She grew frustrated with Susan’s slow progress, so she asked her brother’s mistress, Mabel Loomis Todd to help. Mabel agreed and enlisted the help of Dickinson’s friend and mentor, Thomas Wentworth Higginson.
As a result, a series of books were published in 1890, 1891, and 1896. These three volumes accounted for about 25% of Dickinson’s work – but then all work came to a halt.
In her 1945 publication “Bolts of Melody,” Todd’s daughter Millicent Todd Bingham wrote of Dickinson’s poetry, “Given to my mother by Lavinia Dickinson to publish, (but the work) halted on their way to the press by an imbroglio unrelated to literature….” Right: Mabel Loomis Todd Far right: Lavinia Dickinson |
So why did Todd decide to open that chest in 1929?
I can’t find any info at this point to explain exactly why she made that choice.
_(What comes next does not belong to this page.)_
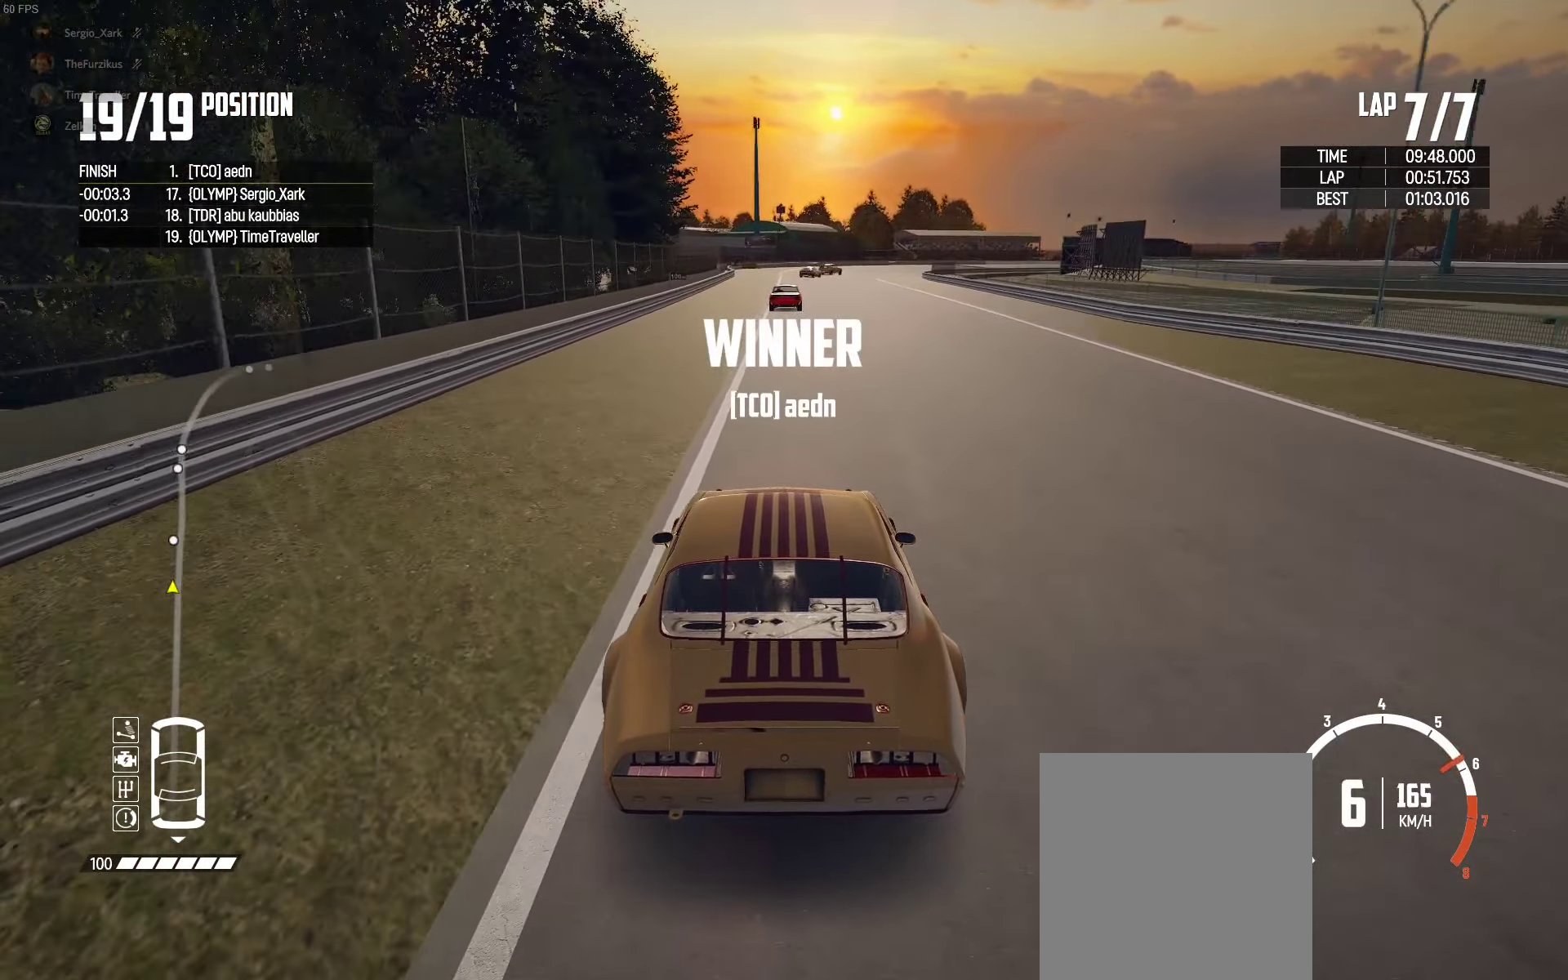
{"buttons": ["R2"], "left_stick": "center", "right_stick": "center", "events": [[200, "left_stick", "right"], [284, "left_stick", "center"]]}
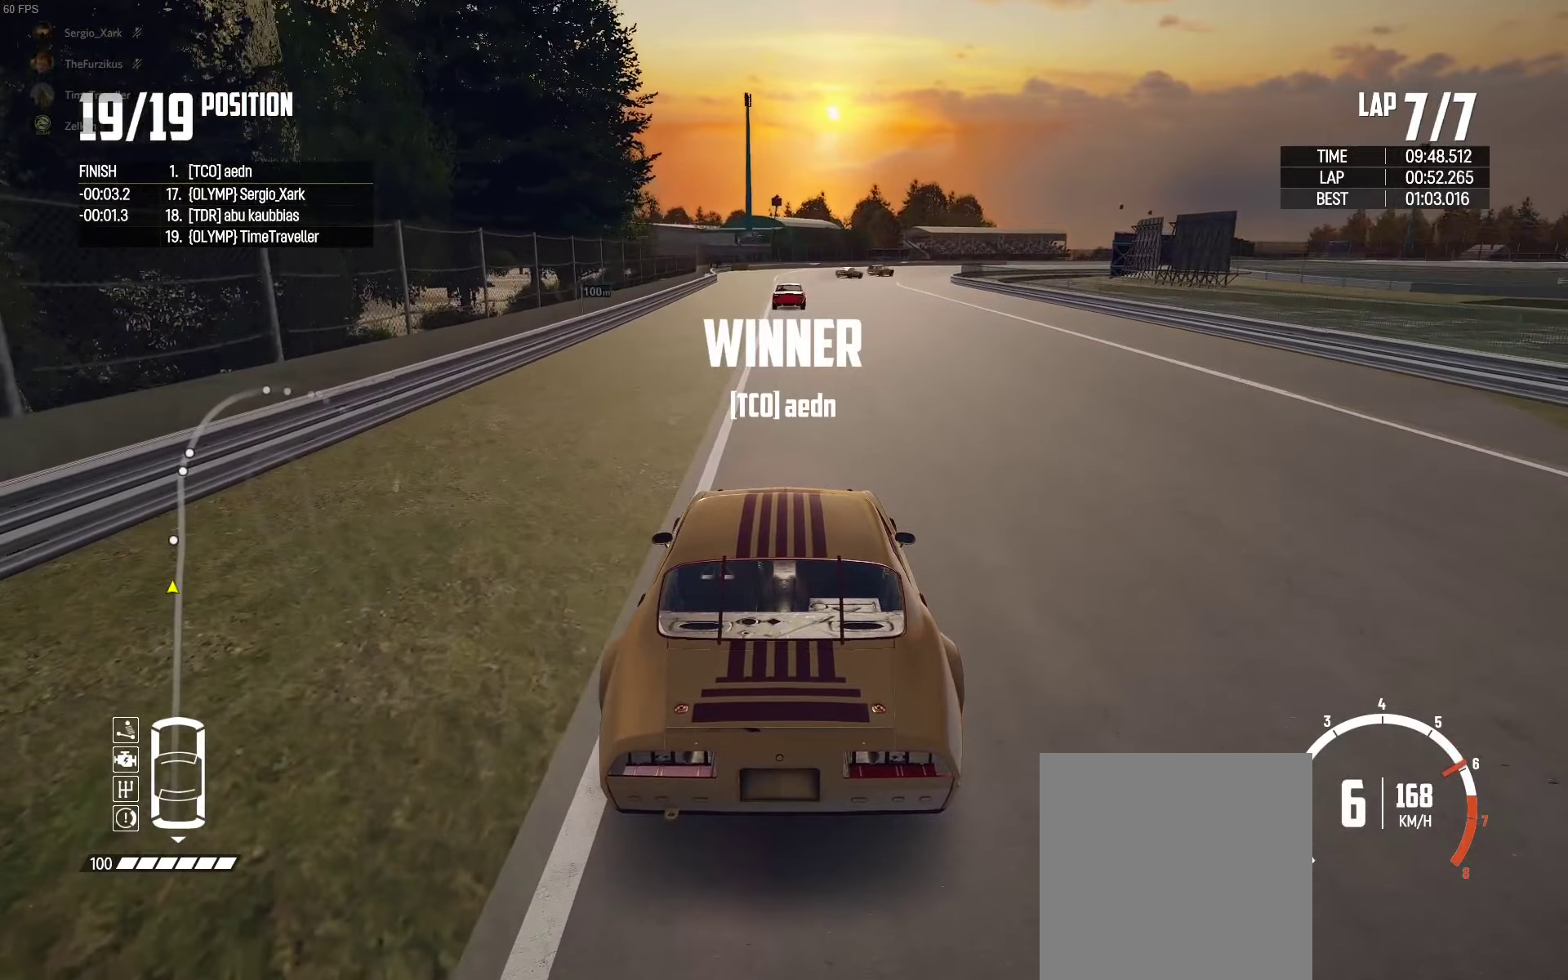
{"buttons": ["R2"], "left_stick": "center", "right_stick": "center", "events": [[300, "left_stick", "left"], [400, "left_stick", "center"]]}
* In one article, I found this statement, that “(Lavinia) won the lawsuit but Todd refused to continue the project during Lavinia's lifetime.” However, Lavinia Dickinson died in 1899, and Todd opened the chest some 30 years later – so I don’t think Lavinia’s death had anything to do with the decision.
* Did Todd suffer from some malady where she knew she might be approaching the end of her life? Well, in 1929 she was 73 years old, so maybe age did play a part in her decision, but it was not due to any terminal illness. She died three years later of a cerebral hemorrhage on October 14, 1932.
* In another article I found this: “Martha Dickinson Bianchi, the poet's niece, inherited the poet's manuscripts from her mother Susan, except for those in Todd's possession. Between 1913 and 1937, she produced six books of Emily's poetry and two biographies, occasionally with assistance from Alfred Leete Hampton. Todd, upset at the rival publications and assuming only she had legal rights to Emily's works, released an updated edition of her compilation in 1931.”
Of course, any book published AFTER 1929 could not have been a factor in Todd’s decision to open that chest. 15 years earlier, in 1914, Bianchi published “The Single Hound,” a volume of poems by Dickinson so I doubt that was on Todd’s mind; however, in 1928 Bianchi published “Further Poems by Emily Dickinson Withheld from Publication by Her Sister Lavinia” – so it is very likely that this publication prompted Todd to act.
Whatever the reason, we know that Todd and her daughter unlocked that chest in 1929, and sixteen years later, all of those previously unpublished poems were finally in print.